The team behind Twisted, which is the main framework Synapse uses under the hood, recently released Twisted 22.1. This version fixes a security vulnerability within the Twisted library.

While preparing the release of Synapse 1.52, we have investigated the impact of this vulnerability on Synapse. We came to the conclusion that it does not affect Synapse. We however advise server administrators to ensure they use an up-to-date version of the library as a matter of good practice.

For instances installed with pip, the library can be updated with pip install --upgrade Twisted treq. For instances installed with the matrixdotorg/synapse Docker image or Debian packages from packages.matrix.org, updating to Synapse 1.52.0 is sufficient, as these images and packages include up-to-date versions of all dependencies.

It is also worth noting that a release candidate for Twisted 22.2 has been published, with a fix for a potential denial of service vulnerability with SSH. Administrators of Synapse homeservers that have the manhole feature enabled (which is the only feature of Synapse using SSH) are encouraged to ensure access to the manhole is correctly restricted (e.g. by preventing access from external locations).

🔗Federation admin APIs

This release of Synapse introduces a few admin APIs to help server administrators monitor and handle how their Synapse homeserver interacts with other federated homeservers. One of these APIs offers server administrators a way to visualise which rooms are shared between the local homeserver and a given remote one.

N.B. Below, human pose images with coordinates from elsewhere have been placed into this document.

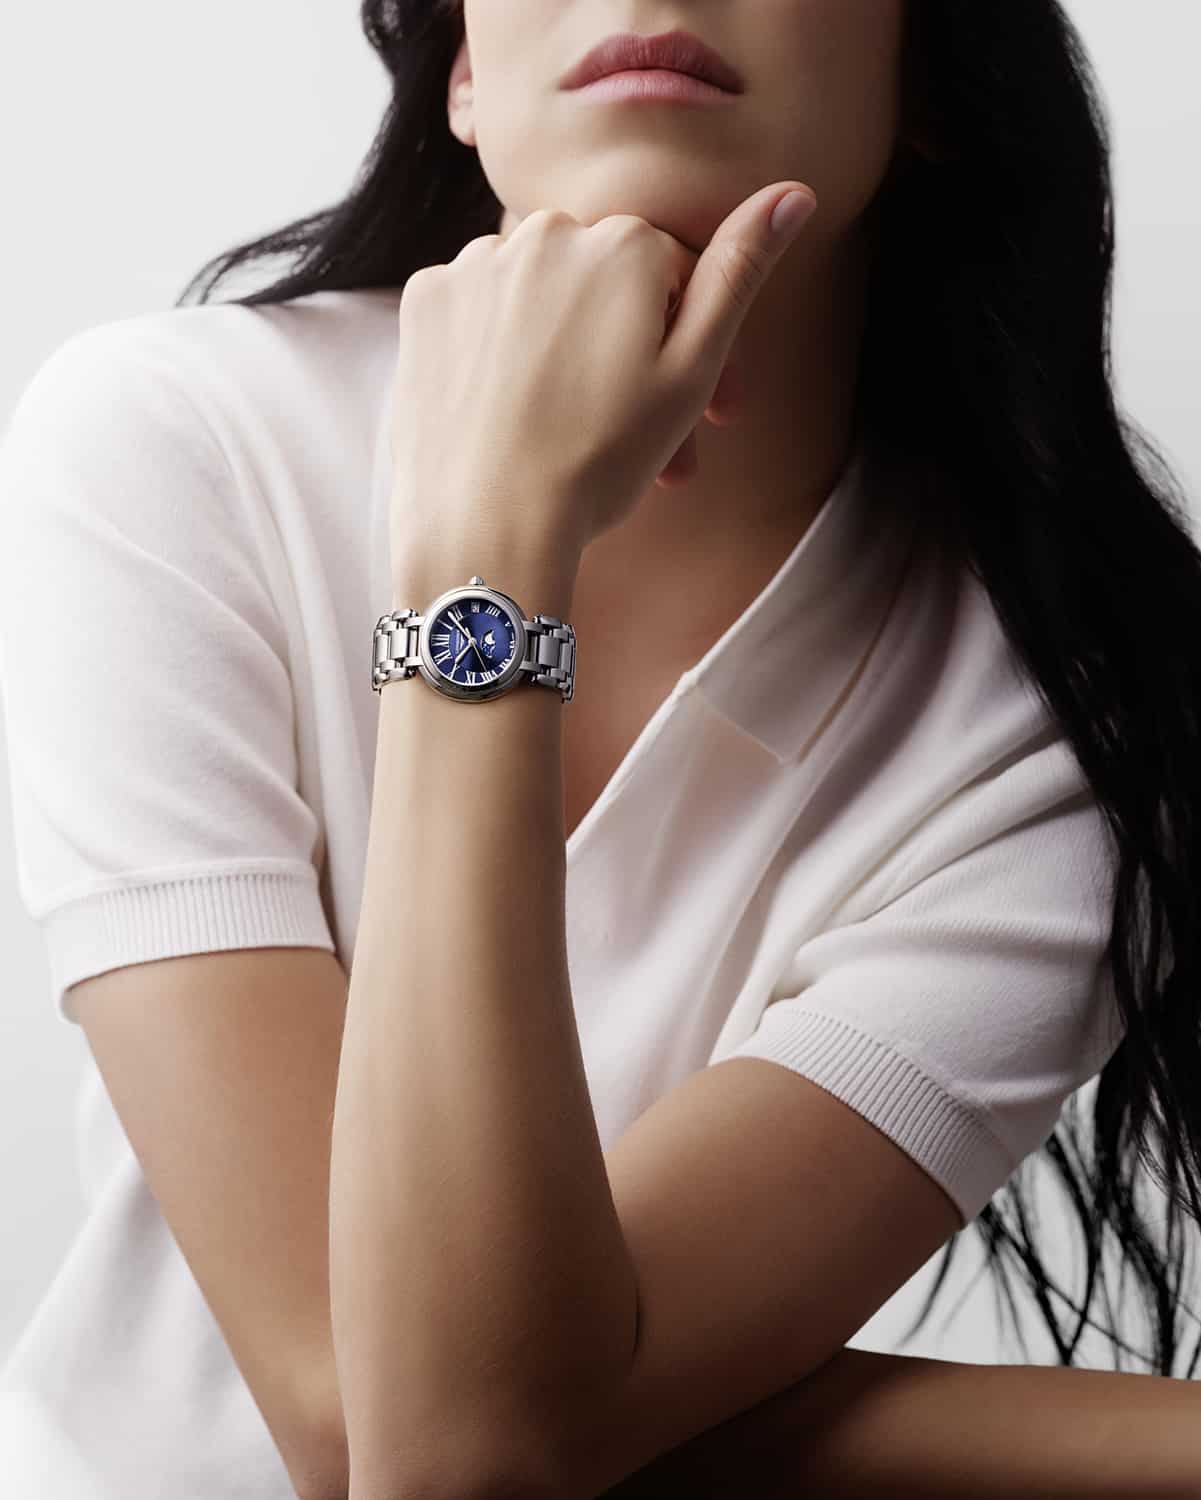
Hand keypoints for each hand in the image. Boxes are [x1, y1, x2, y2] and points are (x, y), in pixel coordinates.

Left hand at [390, 183, 817, 564]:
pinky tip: (511, 408)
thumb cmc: (600, 461)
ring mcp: (476, 263)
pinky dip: (499, 350)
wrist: (487, 527)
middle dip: (627, 352)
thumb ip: (739, 274)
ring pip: (538, 294)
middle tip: (642, 441)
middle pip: (601, 282)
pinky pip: (478, 308)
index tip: (706, 414)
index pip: (670, 273)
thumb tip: (793, 192)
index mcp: (624, 241)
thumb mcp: (692, 372)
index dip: (689, 345)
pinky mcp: (425, 300)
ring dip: (563, 350)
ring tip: (575, 433)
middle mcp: (545, 230)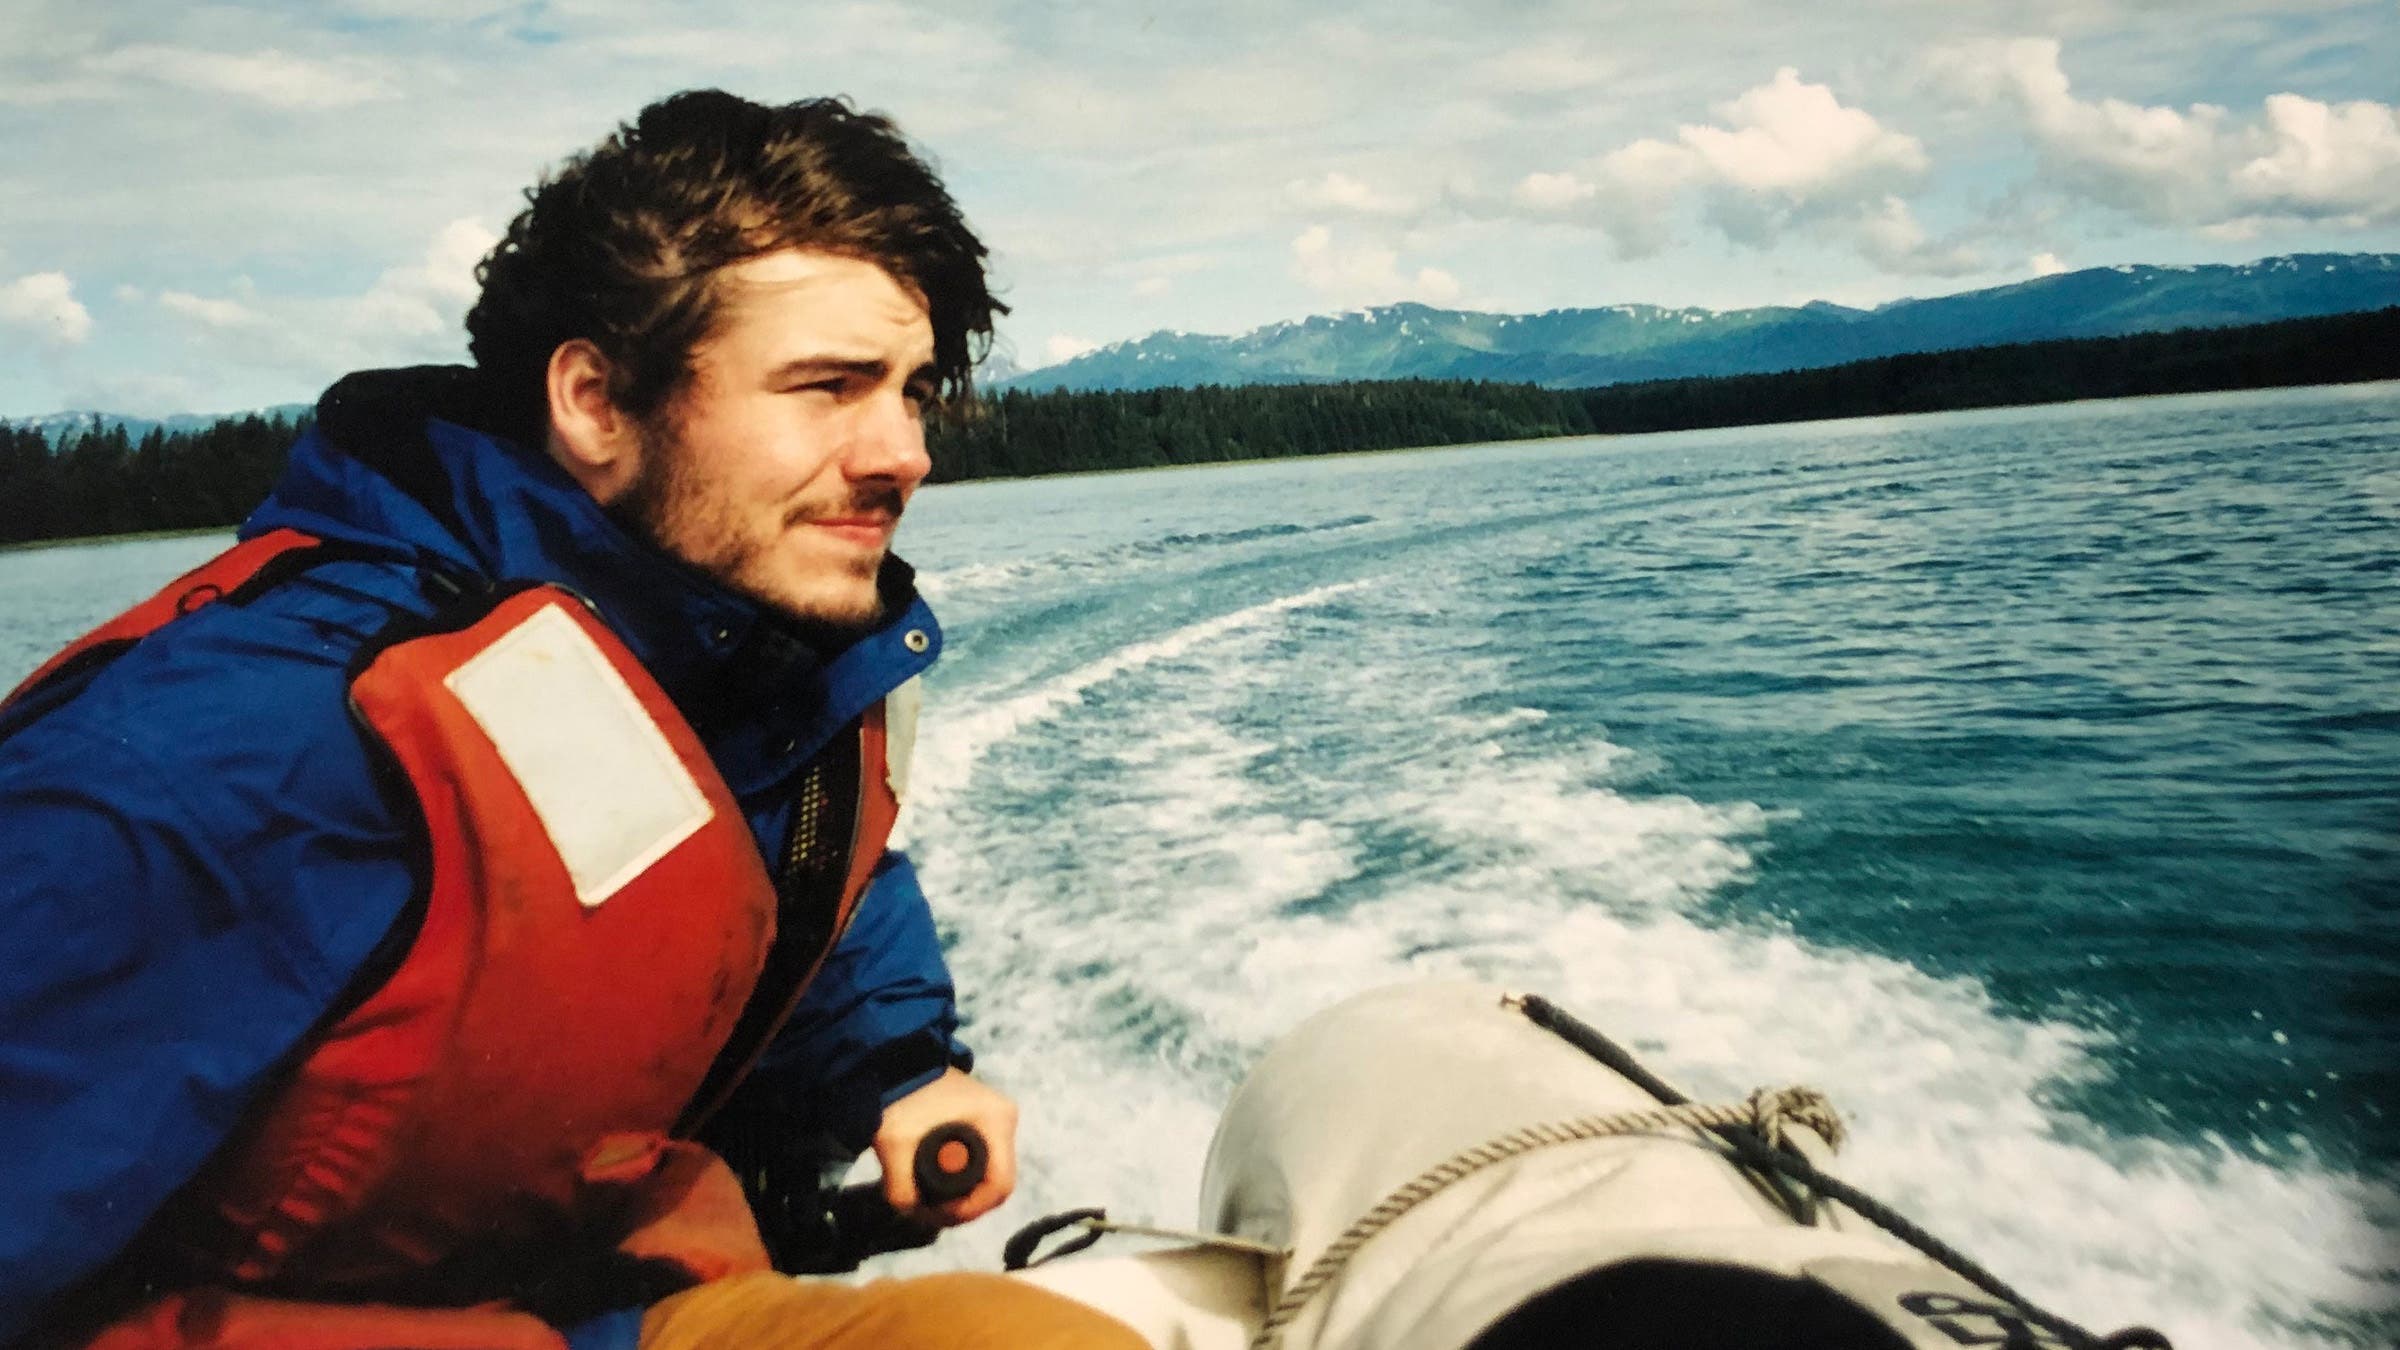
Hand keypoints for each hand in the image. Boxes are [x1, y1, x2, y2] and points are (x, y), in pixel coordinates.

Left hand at [871, 1067, 1016, 1223]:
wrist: (892, 1060)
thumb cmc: (901, 1097)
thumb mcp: (895, 1146)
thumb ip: (902, 1189)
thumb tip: (913, 1213)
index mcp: (996, 1121)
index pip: (1000, 1184)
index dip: (972, 1208)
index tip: (940, 1213)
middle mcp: (1005, 1119)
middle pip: (996, 1183)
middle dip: (965, 1205)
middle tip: (932, 1212)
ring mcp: (996, 1119)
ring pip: (989, 1174)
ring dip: (963, 1193)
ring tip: (929, 1199)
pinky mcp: (983, 1121)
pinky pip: (981, 1161)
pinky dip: (960, 1177)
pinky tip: (934, 1180)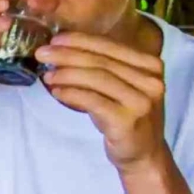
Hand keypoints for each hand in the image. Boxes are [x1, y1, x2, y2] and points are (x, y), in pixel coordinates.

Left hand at [37, 31, 165, 171]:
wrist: (144, 154)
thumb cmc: (125, 116)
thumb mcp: (119, 86)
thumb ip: (101, 67)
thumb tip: (61, 49)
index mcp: (151, 65)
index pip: (110, 46)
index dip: (79, 40)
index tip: (54, 39)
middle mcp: (150, 81)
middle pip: (101, 61)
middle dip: (67, 55)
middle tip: (42, 54)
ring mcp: (141, 101)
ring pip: (96, 78)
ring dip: (66, 74)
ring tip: (47, 75)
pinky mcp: (127, 120)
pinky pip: (93, 100)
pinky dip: (71, 93)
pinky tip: (56, 92)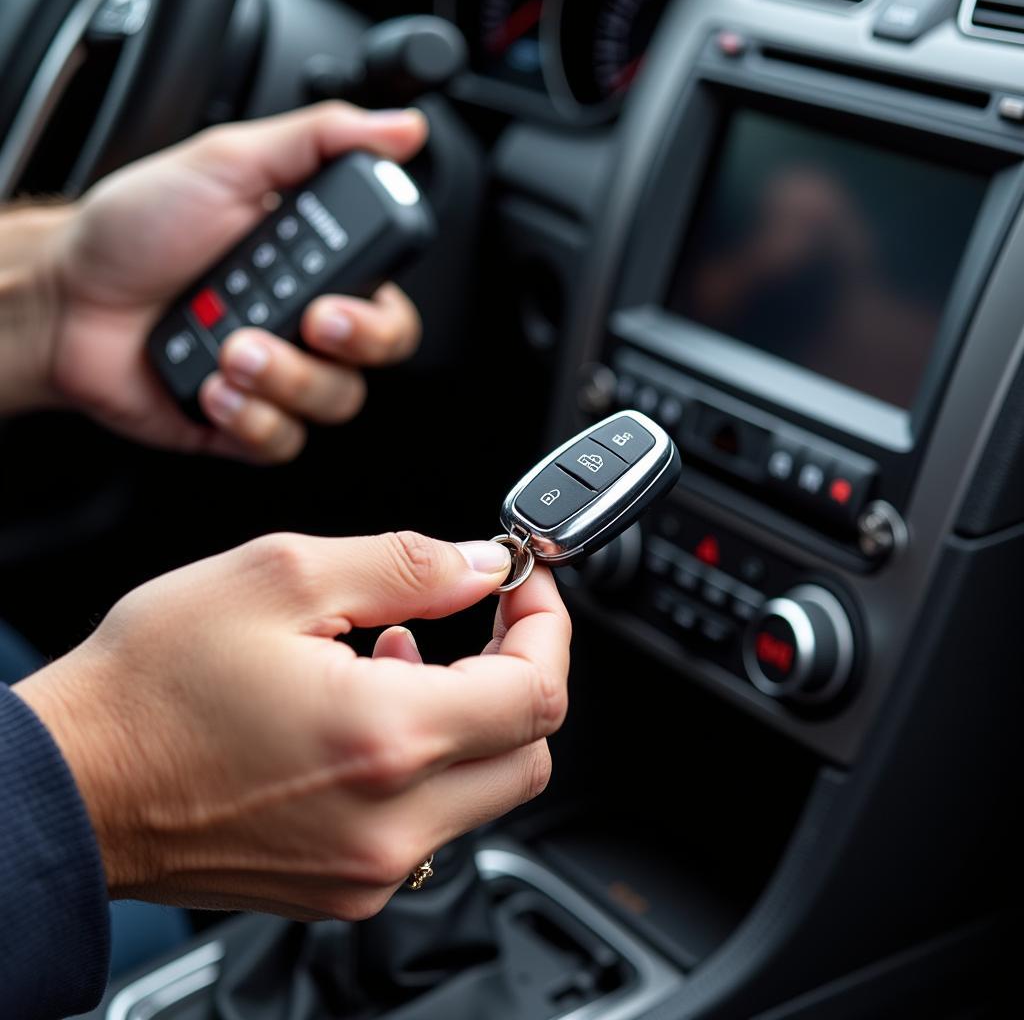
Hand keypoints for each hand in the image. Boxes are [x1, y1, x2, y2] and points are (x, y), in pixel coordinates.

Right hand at [14, 533, 570, 919]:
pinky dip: (428, 757)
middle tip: (479, 614)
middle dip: (519, 669)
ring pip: (487, 786)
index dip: (547, 624)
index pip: (538, 691)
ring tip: (398, 650)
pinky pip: (431, 819)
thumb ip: (405, 564)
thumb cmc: (147, 688)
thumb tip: (479, 566)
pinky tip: (370, 706)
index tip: (524, 584)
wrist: (68, 786)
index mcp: (384, 740)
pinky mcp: (343, 887)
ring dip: (471, 711)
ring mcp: (368, 870)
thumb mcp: (281, 577)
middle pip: (529, 748)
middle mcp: (390, 823)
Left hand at [48, 102, 427, 461]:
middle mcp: (305, 328)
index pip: (388, 308)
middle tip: (302, 321)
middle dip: (343, 348)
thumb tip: (400, 129)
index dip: (379, 318)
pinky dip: (250, 417)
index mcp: (317, 271)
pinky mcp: (245, 422)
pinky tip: (212, 386)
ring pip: (333, 404)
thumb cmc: (136, 230)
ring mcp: (278, 378)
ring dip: (282, 379)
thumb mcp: (229, 161)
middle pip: (373, 362)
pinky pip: (282, 442)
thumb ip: (319, 141)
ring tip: (228, 347)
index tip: (337, 300)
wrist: (65, 298)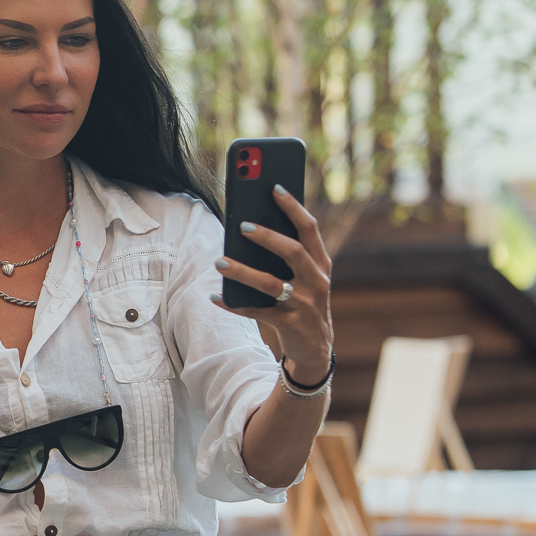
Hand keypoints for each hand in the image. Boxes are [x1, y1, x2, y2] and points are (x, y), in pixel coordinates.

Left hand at [208, 184, 333, 379]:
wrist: (316, 349)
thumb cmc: (302, 302)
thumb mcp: (304, 278)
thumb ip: (287, 255)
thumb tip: (247, 228)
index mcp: (321, 264)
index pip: (309, 229)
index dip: (293, 207)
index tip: (274, 187)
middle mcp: (317, 281)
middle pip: (293, 252)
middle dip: (267, 236)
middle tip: (241, 225)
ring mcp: (304, 304)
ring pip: (271, 283)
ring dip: (243, 271)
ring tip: (219, 261)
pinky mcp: (290, 325)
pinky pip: (256, 312)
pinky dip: (234, 304)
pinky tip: (214, 297)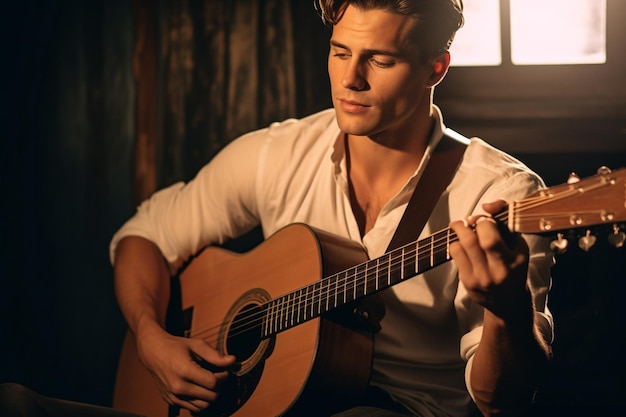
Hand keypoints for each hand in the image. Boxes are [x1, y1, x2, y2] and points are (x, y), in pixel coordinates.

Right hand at [136, 322, 236, 413]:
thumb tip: (232, 361)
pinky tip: (200, 388)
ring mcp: (173, 396)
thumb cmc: (176, 346)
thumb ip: (215, 355)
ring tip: (209, 383)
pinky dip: (200, 400)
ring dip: (210, 396)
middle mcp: (178, 386)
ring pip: (203, 406)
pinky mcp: (171, 400)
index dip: (223, 377)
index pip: (213, 383)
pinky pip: (192, 407)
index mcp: (184, 371)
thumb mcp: (196, 345)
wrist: (153, 351)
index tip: (224, 371)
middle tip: (218, 376)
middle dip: (219, 387)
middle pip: (210, 396)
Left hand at [449, 200, 530, 319]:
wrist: (509, 303)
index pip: (491, 235)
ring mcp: (480, 278)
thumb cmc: (513, 267)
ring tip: (461, 227)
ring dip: (458, 232)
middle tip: (468, 221)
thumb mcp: (518, 244)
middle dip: (467, 224)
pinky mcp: (468, 283)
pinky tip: (462, 244)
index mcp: (514, 259)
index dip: (484, 221)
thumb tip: (486, 205)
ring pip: (460, 246)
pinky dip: (456, 244)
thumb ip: (506, 220)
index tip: (485, 220)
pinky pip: (455, 255)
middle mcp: (497, 271)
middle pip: (472, 240)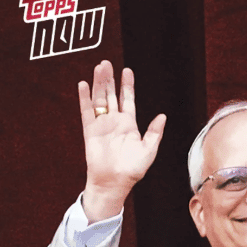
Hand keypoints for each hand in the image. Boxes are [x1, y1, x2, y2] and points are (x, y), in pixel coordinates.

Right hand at [78, 60, 165, 222]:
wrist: (114, 183)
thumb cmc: (132, 170)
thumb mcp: (149, 150)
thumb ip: (154, 132)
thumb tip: (162, 116)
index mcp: (129, 125)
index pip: (127, 100)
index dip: (127, 86)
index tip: (127, 70)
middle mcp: (114, 122)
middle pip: (111, 95)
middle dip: (109, 79)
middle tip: (107, 63)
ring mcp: (101, 125)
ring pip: (98, 99)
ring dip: (98, 84)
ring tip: (99, 68)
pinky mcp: (90, 131)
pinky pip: (86, 111)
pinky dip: (84, 98)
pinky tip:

Another API allows server administrators to reset federation timeouts. If Synapse fails to connect to a remote homeserver, it will make note of the failure and will not retry the connection after a certain amount of time. This can happen if the remote homeserver goes offline or experiences connectivity issues. Synapse has a few ways of figuring out whether a remote homeserver has come back online, but this new admin API adds a way for administrators to manually tell Synapse a destination should be available.

🔗Everything else

This release also improves Synapse's deactivation behaviour by deleting account data when deactivating a user. "Account data" refers to private arbitrary data that is specific to an account. It is used among other things for secure server-side storage (SSSS) which allows securely backing up end-to-end encryption keys.

Please see the Synapse release notes for a complete list of changes in this release.

Synapse is a Free and Open Source Software project, and we'd like to extend our thanks to everyone who contributed to this release, including (in no particular order) Dirk Klimpel, Vaishnav Nair, SequentialRead Software and Nick Barrett from Beeper.